Extracted data entries:
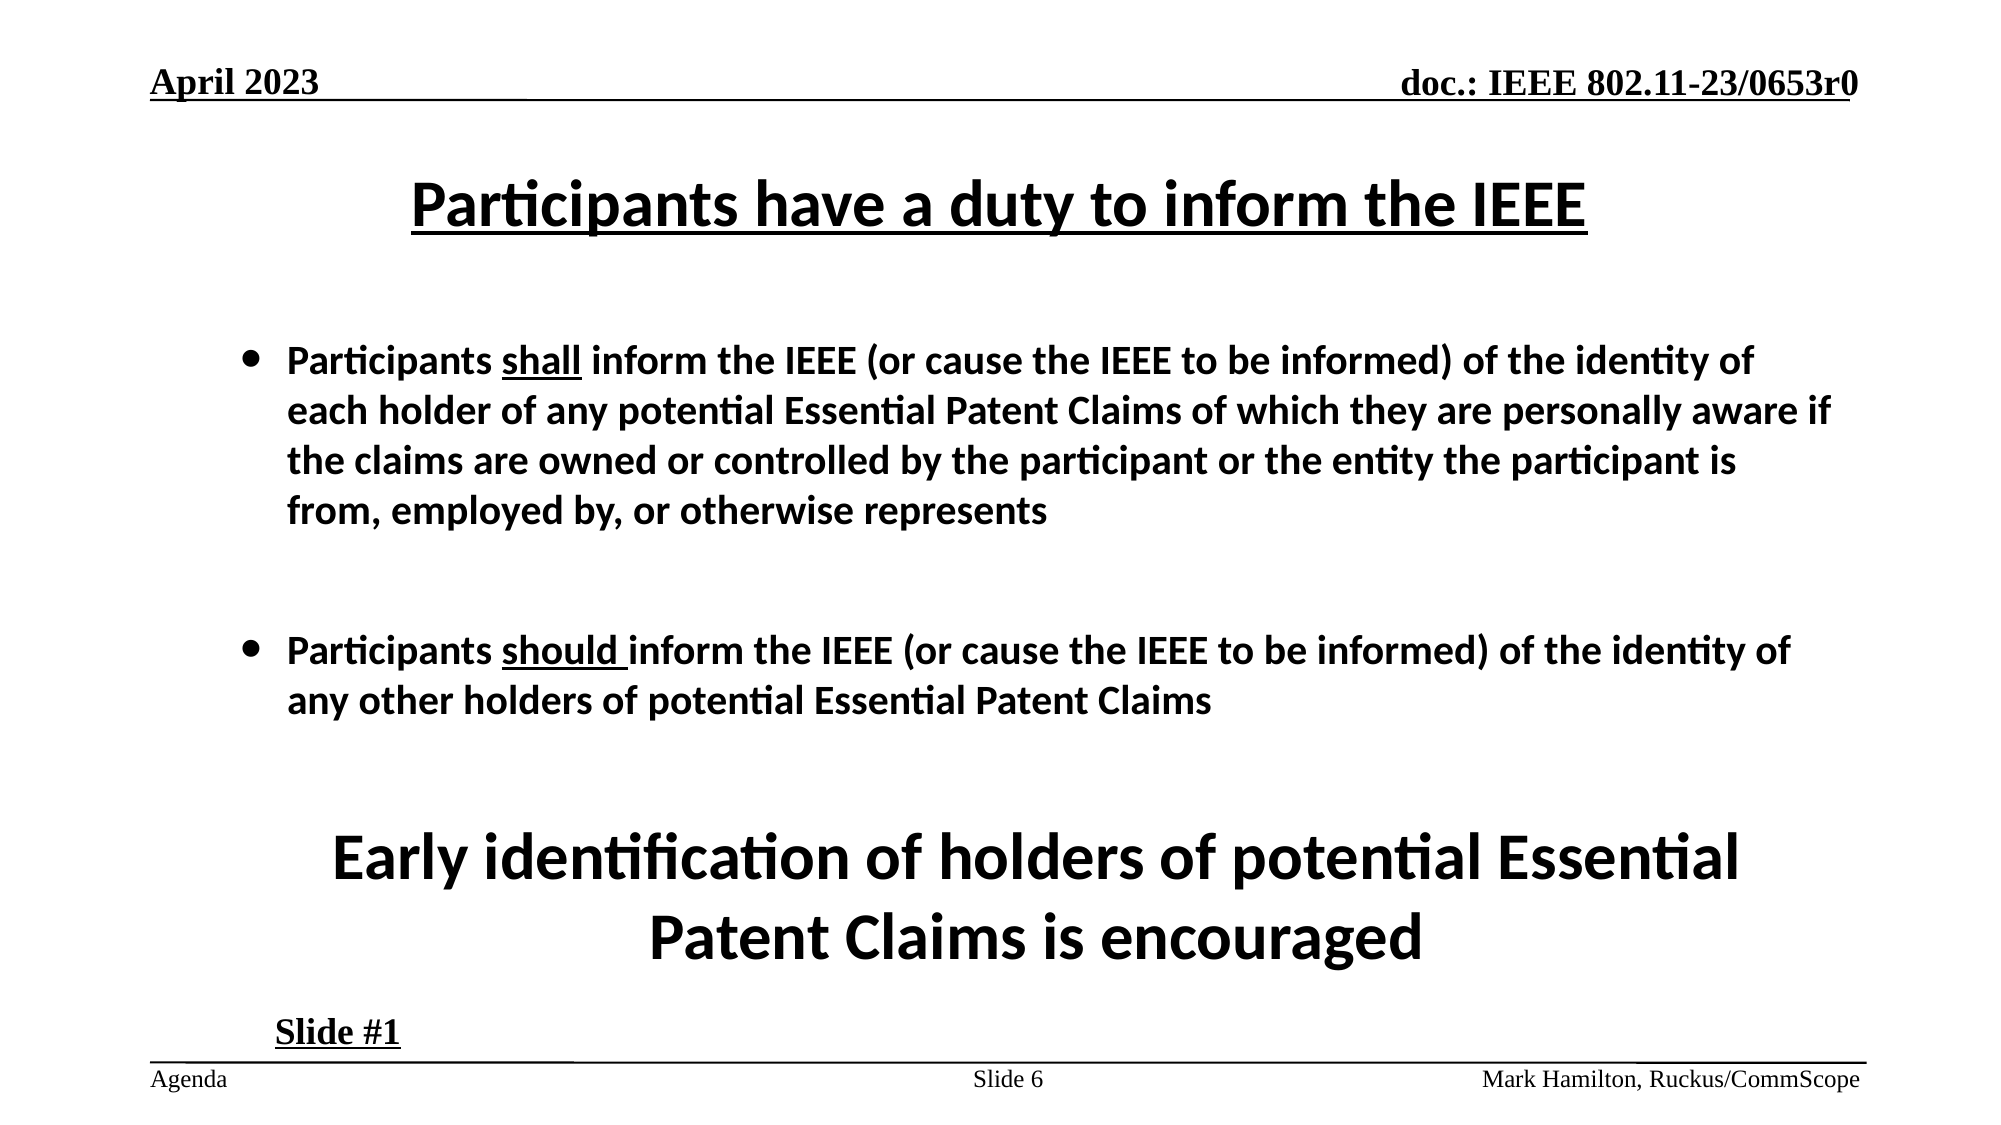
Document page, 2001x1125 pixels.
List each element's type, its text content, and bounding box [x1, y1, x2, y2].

list Participants shall inform the IEEE (or cause the IEEE to be informed) of the identity of each holder of any potential Essential Patent Claims of which they are personally aware if the claims are owned or controlled by the participant or the entity the participant is from, employed by, or otherwise represents Participants should inform the IEEE (or cause the IEEE to be informed) of the identity of any other holders of potential Essential Patent Claims Early identification of holders of potential Essential Patent Claims is encouraged [149, 324, 1850, 1000]
slide_number Slide 6 [950, 1061, 1067, 1123]
title Participants have a duty to inform the IEEE [149, 112, 1850, 288]
text_box Slide #1 [260, 999, 417, 1060]
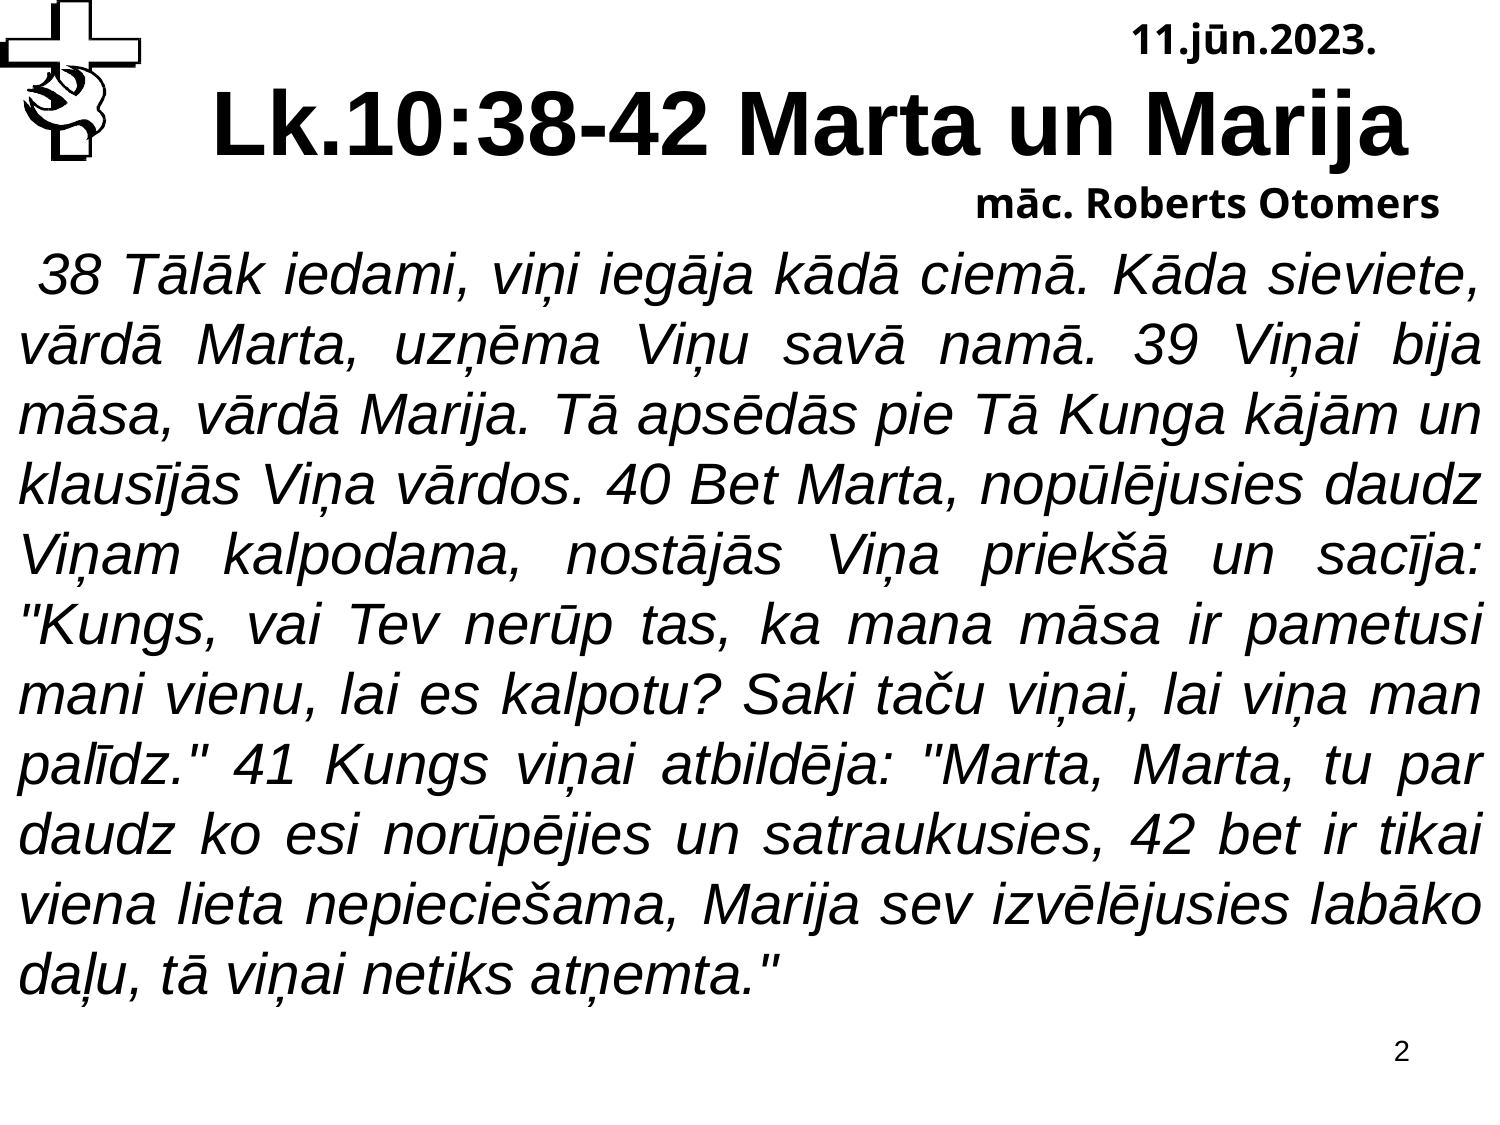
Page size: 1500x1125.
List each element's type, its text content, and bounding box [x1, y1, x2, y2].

slide_number 2 [1074, 1024, 1426, 1103]
picture [0, 0, 142, 162]
title Lk.10:38-42 Marta un Marija [146, 49, 1486, 169]
text_box 11.jūn.2023. [1007, 5, 1500, 70]
text_box māc. Roberts Otomers [915, 169, 1500, 234]
list 38 Tālāk iedami, viņi iegāja kādā ciemā. Kāda sieviete, vārdā Marta, uzņēma Viņu savā namā. 39 Viņai bija māsa, vārdā Marija. Tā apsēdās pie Tā Kunga kājām un klausījās Viņa vārdos. 40 Bet Marta, nopūlējusies daudz Viņam kalpodama, nostājās Viņa priekšā un sacīja: "Kungs, vai Tev nerūp tas, ka mana māsa ir pametusi mani vienu, lai es kalpotu? Saki taču viņai, lai viņa man palīdz." 41 Kungs viņai atbildēja: "Marta, Marta, tu par daudz ko esi norūpējies un satraukusies, 42 bet ir tikai viena lieta nepieciešama, Marija sev izvēlējusies labāko daļu, tā viņai netiks atņemta." [0, 228, 1500, 423]
text_box [53, 101, 1404, 239]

PROBLEM TO WORK ON »
In the copy, include no pictures; otherwise transcribe the entries exactly.

TASK RESULT »
Document page, 2001x1125 pixels.
List each element's type, its text content, and bounding box [x1, y1, x2, y2].

list Participants shall inform the IEEE (or cause the IEEE to be informed) of the identity of each holder of any potential Essential Patent Claims of which they are personally aware if the claims are owned or controlled by the participant or the entity the participant is from, employed by, or otherwise represents Participants should inform the IEEE (or cause the IEEE to be informed) of the identity of any other holders of potential Essential Patent Claims Early identification of holders of potential Essential Patent Claims is encouraged [149, 324, 1850, 1000]
slide_number Slide 6 [950, 1061, 1067, 1123]
title Participants have a duty to inform the IEEE [149, 112, 1850, 288]
text_box Slide #1 [260, 999, 417, 1060]
Page size: 1500x1125.
List each element's type, its text content, and bounding box [x1, y1, x2, y2].

slide_number 2 [1074, 1024, 1426, 1103]
picture [0, 0, 142, 162]
title Lk.10:38-42 Marta un Marija [146, 49, 1486, 169]
text_box 11.jūn.2023. [1007, 5, 1500, 70]
text_box māc. Roberts Otomers [915, 169, 1500, 234]
list 38 Tālāk iedami, viņi iegāja kādā ciemā. Kāda sieviete, vārdā Marta, uzņēma Viņu savā namā. 39 Viņai bija māsa, vārdā Marija. Tā apsēdās pie Tā Kunga kājām un klausījās Viņa vārdos. 40 Bet Marta, nopūlējusies daudz Viņam kalpodama, nostājās Viņa priekšā un sacīja: "Kungs, vai Tev nerūp tas, ka mana māsa ir pametusi mani vienu, lai es kalpotu? Saki taču viņai, lai viņa man palīdz." 41 Kungs viņai atbildēja: "Marta, Marta, tu par daudz ko esi norūpējies un satraukusies, 42 bet ir tikai viena lieta nepieciešama, Marija sev izvēlējusies labāko daļu, tā viņai netiks atņemta." [0, 228, 1500, 423]
text_box [53, 101, 1404, 239]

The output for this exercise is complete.